▶ WHAT TO PRODUCE
Write out the text lines of every row below word for word, and omit the pictures from your answer.

▶ MATERIALS PROVIDED
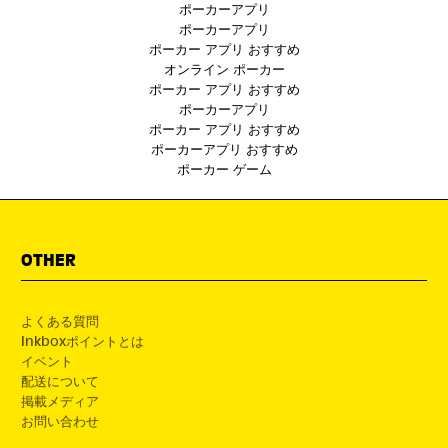
ポーカーアプリ
ポーカーアプリ
ポーカー アプリ おすすめ
オンライン ポーカー
ポーカー アプリ おすすめ
ポーカーアプリ
ポーカー アプリ おすすめ
ポーカーアプリ おすすめ
ポーカー ゲーム
OTHER
よくある質問
Inkboxポイントとは
イベント
配送について
掲載メディア
お問い合わせ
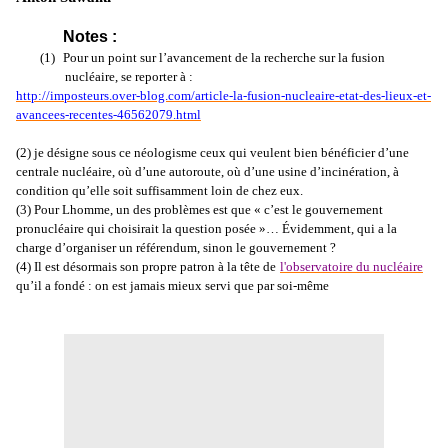
Notes :
(1)
Pour un point sur l’avancement de la recherche sur la fusion
nucléaire, se reporter à :
http://imposteurs.over-blog.com/article-la-fusion-nucleaire-etat-des-lieux-et-
avancees-recentes-46562079.html
(2) je désigne sous ce néologisme ceux qui veulent bien bénéficier d’une
centrale nucléaire, où d’une autoroute, où d’une usine d’incinération, à
condition qu’elle soit suffisamment loin de chez eux.
(3) Pour Lhomme, un des problèmes est que « c’est le gouvernement
pronucléaire qui choisirait la question posée »… Évidemment, qui a la
charge d’organiser un référendum, sinon le gouvernement ?
(4) Il est désormais son propre patron à la tête de
l'observatoire du nucléaire
qu’il a fondé : on est jamais mieux servi que par soi-même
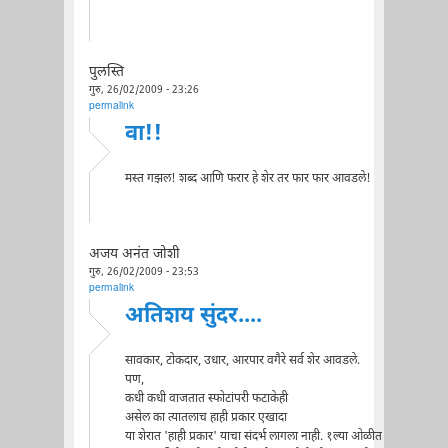
पुलस्ति
गुरु, 26/02/2009 - 23:26
permalink
वा!!
मस्त गझल! शब्द आणि फरार हे शेर तर फार फार आवडले!
अजय अनंत जोशी
गुरु, 26/02/2009 - 23:53
permalink
अतिशय सुंदर....
सावकार, टोकदार, उधार, आरपार वगैरे सर्व शेर आवडले.
पण,
कधी कधी वाजतात स्फोटांपरी फटाकेही
असेल का त्यातलाच हाही प्रकार एखादा
या शेरात 'हाही प्रकार' याचा संदर्भ लागला नाही. १ल्या ओळीत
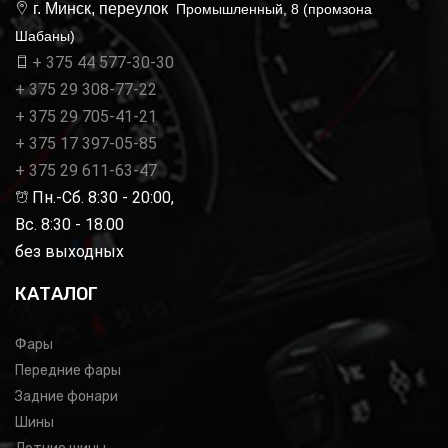
г. Минск, переулок
Промышленный, 8 (промзона
Шабаны)
+ 375 44 577-30-30
+ 375 29 308-77-22
+ 375 29 705-41-21
+ 375 17 397-05-85
+ 375 29 611-63-47
Пн.-Сб. 8:30 - 20:00,
Вс. 8:30 - 18.00
без выходных
КАТАЛОГ
Фары
Передние фары
Задние фонари
Шины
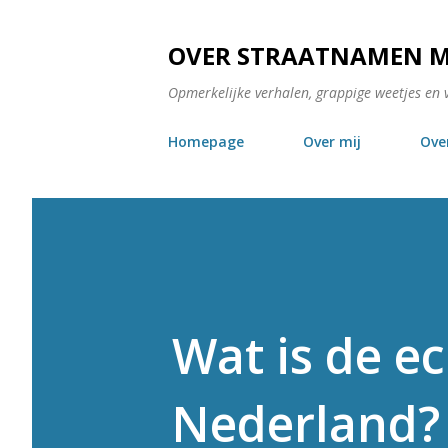
OVER STRAATNAMEN 
Opmerkelijke verhalen, grappige weetjes en 
Homepage
Over mij
Ove
Wat is de e
Nederland? 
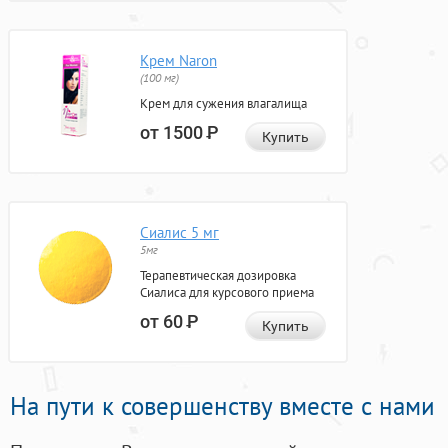
Крем Naron
(100 мг)
Крем для сужения влагалища
от 1500
Р
Купить
Сиалис 5 мг
5мг
Терапевтическая дозировка
Сиалиса для курсового приема
от 60
Р
Купить
На пути к совершенству вместе с нами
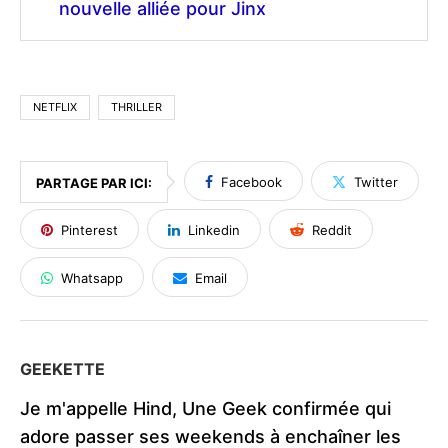
nouvelle alliée pour Jinx
NETFLIX
THRILLER
Facebook
Twitter
PARTAGE PAR ICI:
Pinterest
Linkedin
Reddit
Whatsapp
Email
GEEKETTE
Je m'appelle Hind, Une Geek confirmée qui
adore passer ses weekends à enchaîner les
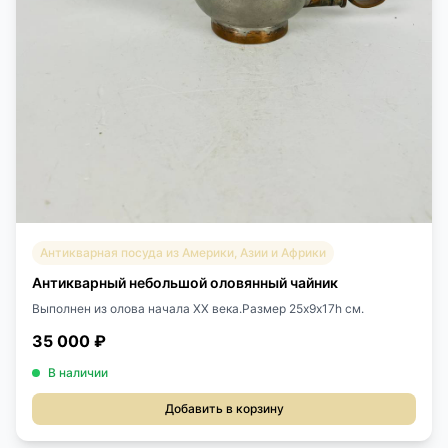
Антикварная посуда из Америки, Азии и Африки
Антикварный небольшой оловянный чайник
Выполнен из олова начала XX века.Размер 25х9х17h см.
35 000 ₽
В наличии
Добавить в корзину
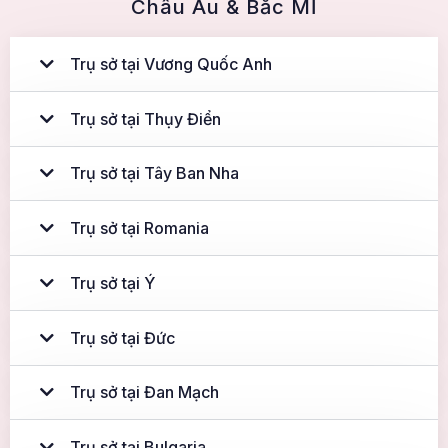
Châu Âu & Bắc MĨ
Trụ sở tại Vương Quốc Anh
Trụ sở tại Thụy Điển
Trụ sở tại Tây Ban Nha
Trụ sở tại Romania
Trụ sở tại Ý
Trụ sở tại Đức
Trụ sở tại Đan Mạch
Trụ sở tại Bulgaria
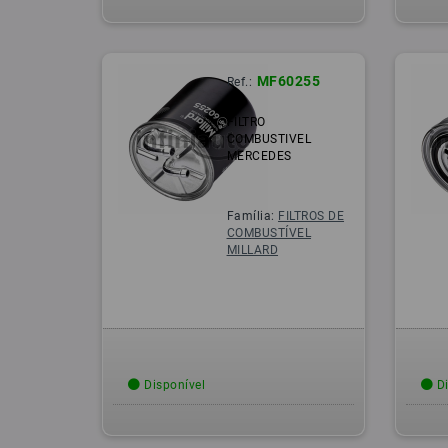
MF60255
Ref.:
FILTRO
COMBUSTIVEL
MERCEDES
Família:
FILTROS DE
COMBUSTÍVEL
MILLARD
Disponível
Di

▶ TASK RESPONSE
ポーカーアプリ
ポーカーアプリ
ポーカー アプリ おすすめ
オンライン ポーカー
ポーカー アプリ おすすめ
ポーカーアプリ
ポーカー アプリ おすすめ
ポーカーアプリ おすすめ
ポーカー ゲーム
OTHER
よくある質問
Inkboxポイントとは
イベント
配送について
掲載メディア
お問い合わせ
Notes :
(1)
Pour un point sur l’avancement de la recherche sur la fusion
nucléaire, se reporter à :
http://imposteurs.over-blog.com/article-la-fusion-nucleaire-etat-des-lieux-et-
avancees-recentes-46562079.html
(2) je désigne sous ce néologisme ceux qui veulent bien bénéficier d’une
centrale nucléaire, où d’une autoroute, où d’une usine d’incinération, à
condition qu’elle soit suffisamment loin de chez eux.
(3) Pour Lhomme, un des problèmes est que « c’est le gouvernement
pronucléaire qui choisirait la question posée »… Évidemment, qui a la
charge d’organiser un référendum, sinon le gouvernement ?
(4) Il est désormais son propre patron à la tête de
l'observatoire du nucléaire
qu’il a fondé : on est jamais mieux servi que par soi-même
पुलस्ति
गुरु, 26/02/2009 - 23:26
permalink
वा!!
मस्त गझल! शब्द आणि फरार हे शेर तर फार फार आवडले!
अजय अनंत जोशी
गुरु, 26/02/2009 - 23:53
permalink
अतिशय सुंदर....
सावकार, टोकदार, उधार, आरपार वगैरे सर्व शेर आवडले.
पण,
कधी कधी वाजतात स्फोटांपरी फटाकेही
असेल का त्यातलाच हाही प्रकार एखादा
या शेरात 'हाही प्रकार' याचा संदर्भ लागला नाही. १ल्या ओळीत
г. Минск, переулок
Промышленный, 8 (промзона
Шабаны)
+ 375 44 577-30-30
+ 375 29 308-77-22
+ 375 29 705-41-21
+ 375 17 397-05-85
+ 375 29 611-63-47
Пн.-Сб. 8:30 - 20:00,
Вс. 8:30 - 18.00
без выходных
КАТАЛОГ
Фары
Передние фары
Задние фонари
Шины
OVER STRAATNAMEN 
Opmerkelijke verhalen, grappige weetjes en 
Homepage
Over mij
Ove
Wat is de e
Nederland? 
Крем Naron
(100 мг)
Крем для сужения влагалища
от 1500
Р
Купить
Сиалис 5 мг
5мг
Терапевтическая дозировка
Сиалиса для курсового приема
от 60
Р
Купить
На пути к совершенству вместе с нами
nouvelle alliée pour Jinx
NETFLIX
THRILLER
Facebook
Twitter
PARTAGE PAR ICI:
Pinterest
Linkedin
Reddit
Whatsapp
Email
GEEKETTE
Je m'appelle Hind, Une Geek confirmée qui
adore passer ses weekends à enchaîner les
Антикварная посуда из Америки, Азии и Африки
Антикварный небольшой оловянный чайник
Выполнен из олова начала XX века.Размер 25х9х17h см.
35 000 ₽
В наличии
Добавить в корзину
Châu Âu & Bắc MĨ
Trụ sở tại Vương Quốc Anh
Trụ sở tại Thụy Điển
Trụ sở tại Tây Ban Nha
Trụ sở tại Romania
Trụ sở tại Ý
Trụ sở tại Đức
Trụ sở tại Đan Mạch
Trụ sở tại Bulgaria
MF60255
Ref.:
FILTRO
COMBUSTIVEL
MERCEDES
Família:
FILTROS DE
COMBUSTÍVEL
MILLARD
Disponível
Di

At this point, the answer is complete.